Convert the lines of text in all of the records into a JSON list of strings, one string per line, omitting any blank lines. Leave the pictures out of the answer.
** Provided entries follows **
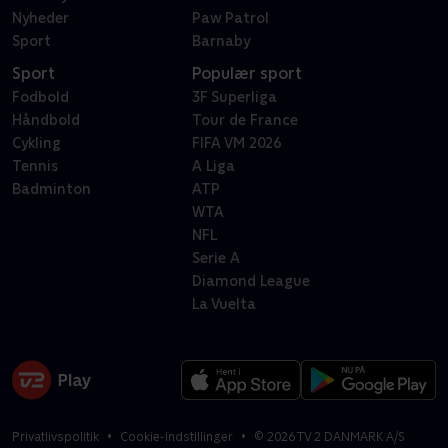
Nyheder
Paw Patrol
Sport
Barnaby
Sport
Populær sport
Fodbold
3F Superliga
Håndbold
Tour de France
Cykling
FIFA VM 2026
Tennis
A Liga
Badminton
ATP
WTA
NFL
Serie A
Diamond League
La Vuelta
Privatlivspolitik
Cookie-indstillinger
©
2026
TV 2 DANMARK A/S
** End of Provided entries **
Exercise response:
[
  "Nyheder",
  "Paw Patrol",
  "Sport",
  "Barnaby",
  "Sport",
  "Populær sport",
  "Fodbold",
  "3F Superliga",
  "Håndbold",
  "Tour de France",
  "Cykling",
  "FIFA VM 2026",
  "Tennis",
  "A Liga",
  "Badminton",
  "ATP",
  "WTA",
  "NFL",
  "Serie A",
  "Diamond League",
  "La Vuelta",
  "Privatlivspolitik",
  "Cookie-indstillinger",
  "©",
  "2026",
  "TV 2 DANMARK A/S"
]